2. Zum Thema “Mut”, das S.G. oben anspricht, noch das Beispiel Semantic Search. Ich höre hier öfter, das sei zu spät. Ist es wohl inzwischen auch. Aber warum startet dann mit kngine.com ausgerechnet ein Startup in Kairo eine beachtliche Suchmaschine? Während hier die Reanimation von fireball nicht gelingt, das 2002 immerhin 22% Marktanteil hatte, infoseek stirbt, keiner metager kennt etc.? Auf diesem Gebiet wird in D gute Forschungsarbeit gemacht, aber grössere und gut durchfinanzierte Startups, wo sind sie?
@Stephan, @Max: Vielen...
@Stephan, @Max: Vielen Dank
@Robert: Ja, da gebe ich Dir recht, das ist auf den ersten Blick merkwuerdig, dass ich in http://www.dailydeal.de investiert habe. Aber so wie ich die beiden Brueder kennengelernt haben, die Energie, diese Passion, da konnte ich nicht anders, die musste ich unterstuetzen. Ausserdem traue ich ihnen eine gewisse Portion ‘Kaizen’ zu.

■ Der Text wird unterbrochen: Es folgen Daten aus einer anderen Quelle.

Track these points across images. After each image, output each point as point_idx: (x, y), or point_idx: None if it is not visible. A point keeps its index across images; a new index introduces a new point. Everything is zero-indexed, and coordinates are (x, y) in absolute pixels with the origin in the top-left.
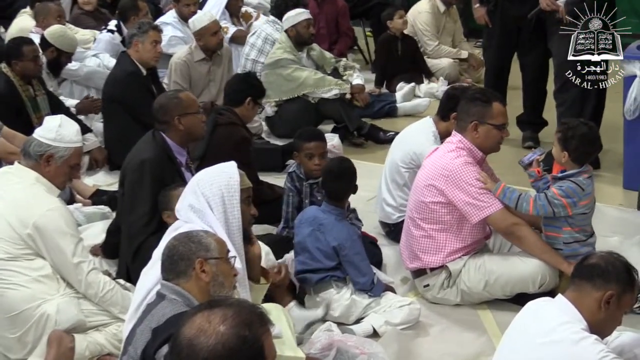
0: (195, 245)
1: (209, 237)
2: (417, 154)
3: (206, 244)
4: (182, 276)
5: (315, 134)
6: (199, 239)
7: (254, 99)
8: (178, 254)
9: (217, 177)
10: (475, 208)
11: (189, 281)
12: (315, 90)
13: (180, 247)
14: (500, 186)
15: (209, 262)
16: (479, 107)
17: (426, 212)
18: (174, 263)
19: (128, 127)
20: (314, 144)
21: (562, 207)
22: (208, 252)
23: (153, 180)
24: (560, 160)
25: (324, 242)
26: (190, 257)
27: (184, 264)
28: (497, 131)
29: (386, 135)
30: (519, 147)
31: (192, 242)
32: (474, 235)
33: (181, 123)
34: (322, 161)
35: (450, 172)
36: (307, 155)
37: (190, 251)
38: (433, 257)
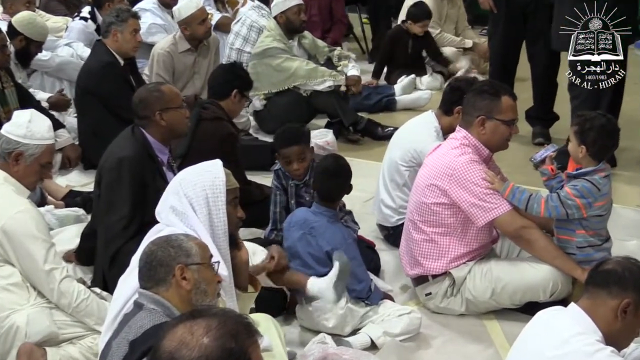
0: (175, 250)
1: (189, 241)
2: (417, 151)
3: (187, 248)
4: (162, 284)
5: (291, 137)
6: (179, 243)
7: (240, 92)
8: (156, 260)
9: (201, 177)
10: (481, 209)
11: (169, 289)
12: (307, 82)
13: (159, 252)
14: (509, 186)
15: (190, 268)
16: (487, 101)
17: (428, 214)
18: (152, 270)
19: (104, 122)
20: (289, 150)
21: (576, 209)
22: (189, 258)
23: (132, 180)
24: (578, 155)
25: (316, 246)
26: (170, 263)
27: (163, 270)
28: (506, 127)
29: (384, 131)
30: (528, 143)
31: (172, 247)
32: (479, 239)
33: (163, 118)
34: (303, 164)
35: (454, 170)
36: (285, 160)
37: (170, 257)
38: (435, 263)
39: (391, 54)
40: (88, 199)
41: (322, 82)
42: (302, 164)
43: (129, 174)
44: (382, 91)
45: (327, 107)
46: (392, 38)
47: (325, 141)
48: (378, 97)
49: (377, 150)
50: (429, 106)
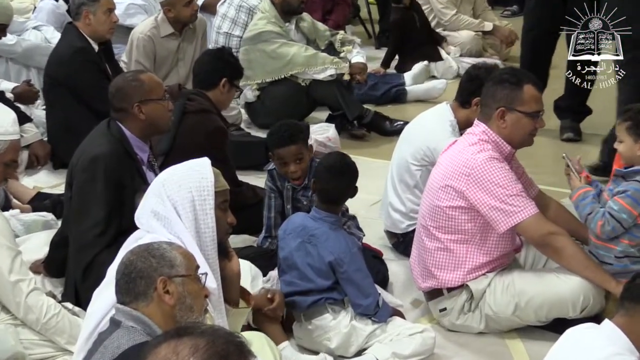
0: (157, 260)
1: (173, 250)
2: (431, 148)
3: (170, 258)
4: (142, 298)
5: (286, 136)
6: (161, 253)
7: (230, 81)
8: (136, 271)
9: (186, 177)
10: (503, 214)
11: (150, 304)
12: (306, 70)
13: (139, 262)
14: (582, 190)
15: (174, 281)
16: (507, 91)
17: (442, 219)
18: (130, 282)
19: (76, 115)
20: (285, 151)
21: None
22: (173, 269)
23: (107, 180)
24: (635, 153)
25: (317, 256)
26: (151, 275)
27: (144, 283)
28: (529, 120)
29: (393, 125)
30: (556, 138)
31: (153, 257)
32: (501, 247)
33: (142, 111)
34: (300, 166)
35: (472, 169)
36: (280, 162)
37: (151, 267)
38: (451, 275)
39: (402, 39)
40: (58, 202)
41: (322, 70)
42: (299, 166)
43: (104, 174)
44: (390, 80)
45: (328, 98)
46: (397, 23)
47: (326, 137)
48: (386, 87)
49: (385, 147)
50: (444, 97)
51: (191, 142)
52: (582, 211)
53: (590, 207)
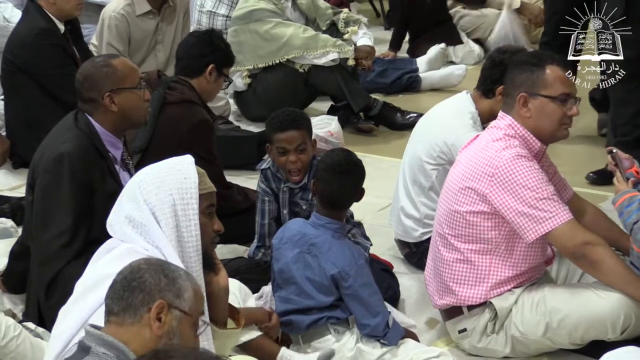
0: (167, 282)
1: (187, 282)
2: (448, 144)
3: (181, 287)
4: (130, 313)
5: (289, 119)
6: (174, 277)
7: (218, 67)
8: (140, 282)
9: (166, 178)
10: (532, 220)
11: (134, 325)
12: (304, 54)
13: (147, 274)
14: (627, 195)
15: (172, 312)
16: (527, 74)
17: (462, 227)
18: (128, 290)
19: (39, 106)
20: (286, 136)
21: None
22: (178, 299)
23: (74, 182)
24: None
25: (317, 269)
26: (153, 293)
27: (141, 297)
28: (557, 106)
29: (405, 117)
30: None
31: (165, 276)
32: (529, 258)
33: (114, 102)
34: (302, 157)
35: (497, 169)
36: (280, 151)
37: (157, 285)
38: (472, 291)
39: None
40: (18, 207)
41: (323, 54)
42: (301, 157)
43: (70, 175)
44: (402, 66)
45: (330, 87)
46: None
47: (327, 131)
48: (397, 74)
49: (396, 143)
50: (464, 85)
51: (172, 137)
52: (626, 219)
53: (636, 214)
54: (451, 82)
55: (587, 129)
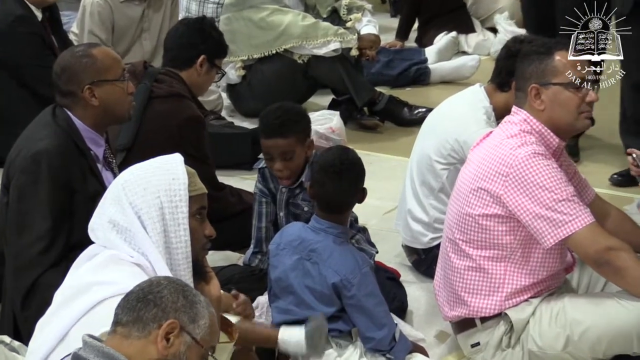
0: (185, 304)
1: (206, 310)
2: (460, 141)
3: (198, 313)
4: (139, 326)
5: (276, 124)
6: (194, 301)
7: (209, 58)
8: (157, 296)
9: (153, 178)
10: (550, 224)
11: (141, 339)
12: (303, 44)
13: (166, 290)
14: None
15: (183, 335)
16: (536, 62)
17: (474, 232)
18: (142, 302)
19: (14, 100)
20: (270, 143)
21: None
22: (192, 324)
23: (53, 183)
24: None
25: (318, 277)
26: (168, 311)
27: (154, 312)
28: (571, 93)
29: (413, 112)
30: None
31: (184, 297)
32: (548, 266)
33: (94, 95)
34: (289, 164)
35: (511, 168)
36: (266, 156)
37: (174, 305)
38: (485, 301)
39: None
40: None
41: (324, 43)
42: (288, 164)
43: (48, 175)
44: (409, 56)
45: (331, 79)
46: None
47: (328, 127)
48: (404, 65)
49: (403, 140)
50: (476, 78)
51: (159, 134)
52: None
53: None
54: (463, 74)
55: (611, 123)
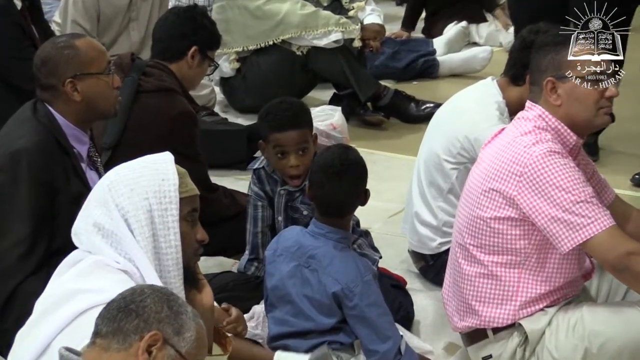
0: (170, 315)
1: (193, 322)
2: (471, 139)
3: (184, 325)
4: (119, 338)
5: (288, 115)
6: (179, 311)
7: (201, 50)
8: (140, 306)
9: (141, 179)
10: (567, 227)
11: (120, 352)
12: (302, 34)
13: (149, 299)
14: None
15: (167, 349)
16: (551, 55)
17: (486, 236)
18: (123, 312)
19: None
20: (284, 137)
21: None
22: (177, 337)
23: (33, 183)
24: None
25: (317, 286)
26: (150, 322)
27: (136, 323)
28: (589, 87)
29: (420, 108)
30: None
31: (169, 308)
32: (564, 272)
33: (77, 89)
34: (304, 159)
35: (526, 167)
36: (277, 151)
37: (157, 316)
38: (498, 310)
39: None
40: None
41: (325, 34)
42: (303, 159)
43: (28, 175)
44: (416, 48)
45: (332, 72)
46: None
47: (329, 124)
48: (411, 57)
49: (409, 138)
50: (488, 70)
51: (147, 131)
52: None
53: None
54: (474, 66)
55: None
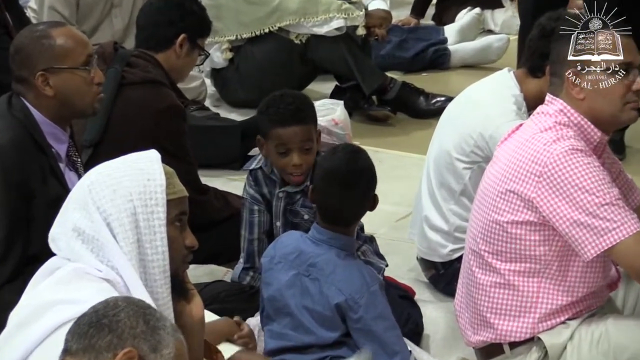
0: (146, 330)
1: (172, 338)
2: (486, 136)
3: (161, 341)
4: (90, 356)
5: (292, 110)
6: (156, 326)
7: (190, 38)
8: (113, 321)
9: (124, 179)
10: (591, 232)
11: None
12: (301, 21)
13: (123, 313)
14: None
15: None
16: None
17: (503, 242)
18: (96, 328)
19: None
20: (289, 132)
21: None
22: (153, 354)
23: (7, 184)
24: None
25: (319, 296)
26: (125, 338)
27: (109, 339)
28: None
29: (430, 102)
30: None
31: (145, 322)
32: (588, 282)
33: (49, 84)
34: (307, 158)
35: (546, 166)
36: (280, 149)
37: (132, 331)
38: (516, 323)
39: None
40: None
41: (326, 21)
42: (306, 158)
43: (2, 175)
44: (426, 36)
45: (334, 62)
46: None
47: (331, 119)
48: (420, 46)
49: (418, 134)
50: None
51: (131, 127)
52: None
53: None
54: (489, 56)
55: None
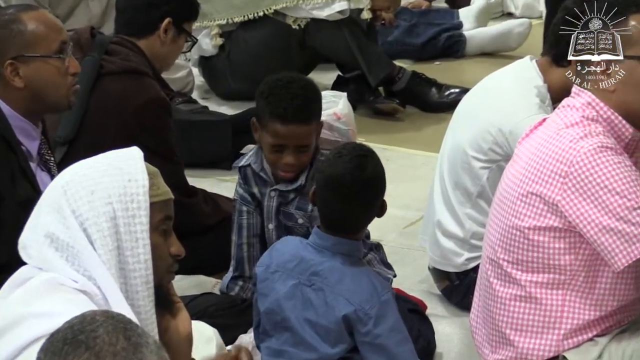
0: (126, 347)
1: (155, 355)
2: (505, 132)
3: (144, 357)
4: None
5: (297, 106)
6: (138, 343)
7: (176, 22)
8: (91, 336)
9: (103, 179)
10: (622, 239)
11: None
12: (299, 4)
13: (102, 329)
14: None
15: None
16: None
17: (524, 250)
18: (71, 345)
19: None
20: (287, 130)
21: None
22: None
23: None
24: None
25: (323, 308)
26: (102, 356)
27: (86, 358)
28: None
29: (443, 94)
30: None
31: (126, 338)
32: (618, 294)
33: (18, 74)
34: (300, 158)
35: (572, 166)
36: (274, 143)
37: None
38: (538, 340)
39: None
40: None
41: (327, 3)
42: (301, 157)
43: None
44: (439, 20)
45: (336, 50)
46: None
47: (332, 113)
48: (432, 32)
49: (430, 130)
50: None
51: (110, 122)
52: None
53: None
54: (508, 43)
55: None
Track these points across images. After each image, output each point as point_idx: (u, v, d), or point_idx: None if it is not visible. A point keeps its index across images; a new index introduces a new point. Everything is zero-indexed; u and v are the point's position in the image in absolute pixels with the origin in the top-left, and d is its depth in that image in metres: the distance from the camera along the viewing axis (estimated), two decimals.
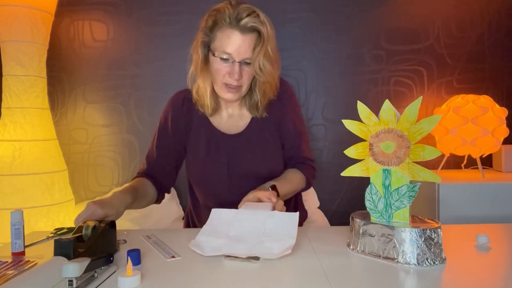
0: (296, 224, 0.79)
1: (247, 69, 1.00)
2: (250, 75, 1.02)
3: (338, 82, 2.05)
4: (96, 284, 0.60)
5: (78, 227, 0.71)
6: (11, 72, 1.67)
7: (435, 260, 0.68)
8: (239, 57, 0.97)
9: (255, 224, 0.80)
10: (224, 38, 0.97)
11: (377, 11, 2.05)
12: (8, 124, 1.66)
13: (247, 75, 1.01)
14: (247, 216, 0.81)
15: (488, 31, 2.06)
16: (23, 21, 1.65)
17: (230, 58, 0.98)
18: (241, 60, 0.98)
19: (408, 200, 0.73)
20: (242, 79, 1.00)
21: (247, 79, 1.02)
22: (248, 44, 0.97)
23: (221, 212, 0.85)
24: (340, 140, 2.01)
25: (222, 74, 1.00)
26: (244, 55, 0.97)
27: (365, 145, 0.77)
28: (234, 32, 0.96)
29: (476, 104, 1.68)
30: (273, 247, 0.74)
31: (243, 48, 0.97)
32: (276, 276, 0.64)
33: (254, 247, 0.75)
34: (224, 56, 0.98)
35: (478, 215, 1.59)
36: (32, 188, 1.63)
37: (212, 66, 1.02)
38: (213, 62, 1.01)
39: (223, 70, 0.99)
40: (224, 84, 1.01)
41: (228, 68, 0.98)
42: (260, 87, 1.05)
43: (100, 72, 2.06)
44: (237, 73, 0.98)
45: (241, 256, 0.71)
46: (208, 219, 0.84)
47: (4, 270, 0.68)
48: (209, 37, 1.02)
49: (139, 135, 2.06)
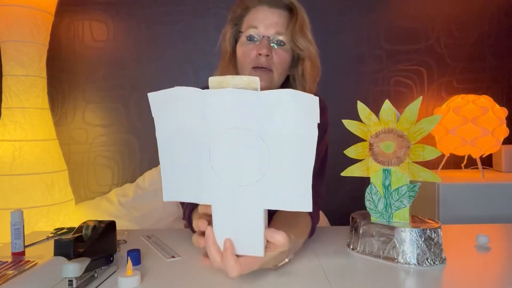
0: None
1: (279, 50, 0.85)
2: (283, 58, 0.85)
3: (338, 82, 2.05)
4: (96, 284, 0.60)
5: (78, 227, 0.71)
6: (11, 72, 1.67)
7: (435, 260, 0.68)
8: (268, 31, 0.83)
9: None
10: (251, 16, 0.86)
11: (377, 11, 2.05)
12: (8, 124, 1.66)
13: (279, 58, 0.84)
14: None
15: (488, 31, 2.06)
16: (23, 21, 1.65)
17: (257, 36, 0.84)
18: (270, 35, 0.83)
19: (408, 200, 0.73)
20: (273, 60, 0.84)
21: (279, 62, 0.85)
22: (278, 17, 0.84)
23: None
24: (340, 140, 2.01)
25: (250, 57, 0.84)
26: (273, 28, 0.83)
27: (365, 145, 0.77)
28: (262, 7, 0.85)
29: (476, 104, 1.68)
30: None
31: (272, 20, 0.83)
32: (276, 276, 0.64)
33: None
34: (251, 32, 0.84)
35: (478, 215, 1.59)
36: (32, 188, 1.63)
37: (239, 52, 0.87)
38: (240, 47, 0.87)
39: (250, 51, 0.84)
40: (252, 69, 0.84)
41: (256, 46, 0.83)
42: (300, 82, 0.90)
43: (100, 72, 2.06)
44: (266, 46, 0.82)
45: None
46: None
47: (4, 270, 0.68)
48: (237, 26, 0.90)
49: (139, 135, 2.06)
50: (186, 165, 0.54)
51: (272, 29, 0.84)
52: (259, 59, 0.83)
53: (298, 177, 0.49)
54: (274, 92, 0.48)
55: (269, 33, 0.84)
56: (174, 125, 0.54)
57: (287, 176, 0.50)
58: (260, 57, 0.82)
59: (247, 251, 0.54)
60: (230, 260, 0.53)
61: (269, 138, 0.50)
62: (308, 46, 0.86)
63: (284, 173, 0.50)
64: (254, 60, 0.83)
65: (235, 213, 0.53)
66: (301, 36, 0.84)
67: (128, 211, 1.87)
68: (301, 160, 0.49)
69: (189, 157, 0.54)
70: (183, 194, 0.55)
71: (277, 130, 0.49)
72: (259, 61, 0.83)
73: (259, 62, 0.83)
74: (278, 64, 0.84)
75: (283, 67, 0.86)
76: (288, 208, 0.51)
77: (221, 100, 0.50)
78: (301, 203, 0.50)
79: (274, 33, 0.84)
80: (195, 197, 0.54)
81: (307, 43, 0.85)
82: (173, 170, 0.55)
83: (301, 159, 0.49)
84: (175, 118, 0.54)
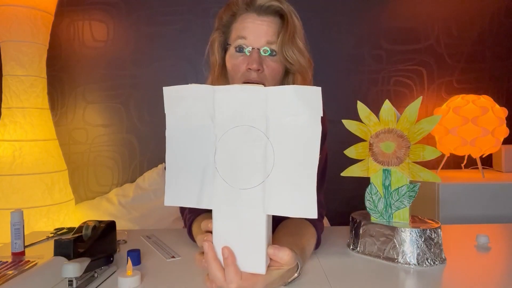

Mal ganz davon ab dass ich seit p2p Marktplaetzen kein so bestechendes Business Modell mehr gesehen habe.
@Ottmar – agree, hab ich vergessen, der Mut zum fehler machen gehoert wesentlich dazu.
Generell: Mir ist bewusst dass zur Innovation auch immer Kopieren gehoert und viele gute Sachen wie zB Metro heute sind nichts anderes als Kopien (Cash&Carry). Ich moechte nur nicht ausschliessen, dass echte Innovation im Schumpeterschen Sinne (kreative Zerstoerung) nicht ganz unter den Tisch faellt.
Sehr guter Artikel...hat mich...
Sehr guter Artikel…hat mich irgendwie berührt…vielleicht kriegen wir´s ja auch irgendwann mal mit ein bissel mehr Flexibilität umgesetzt…die Hoffnung stirbt zuletzt
Wo ich schon dabei bin -...
Wo ich schon dabei bin – dieser Absatz ist dem Print-Platzmangel zum Opfer gefallen. Wie schoen dass es Platzmangel nicht wirklich gibt in der digitalen Realitaet:
“Oder liegt es vielleicht daran, dass Deutsche und Europäer sich zunehmend seltener über ihre Arbeit definieren und mehr als die Amerikaner nach der ausgeglichen Work-Life-Balance suchen?
Nein, in amerikanischen Startups wird nicht härter gearbeitet als hier. Und ein gutes Gründerteam schafft es hier wie dort, echte 100% Motivation bei allen Mitarbeitern zu schaffen. Dann macht es einfach Spaß an einem großen Ganzen zu arbeiten und alles dafür zu geben. In einem solchen Klima erleben alle die wahrscheinlich schönste (Arbeits-) Zeit ihres Lebens und selbst in Deutschland spricht dabei niemand von Ausbeutung.”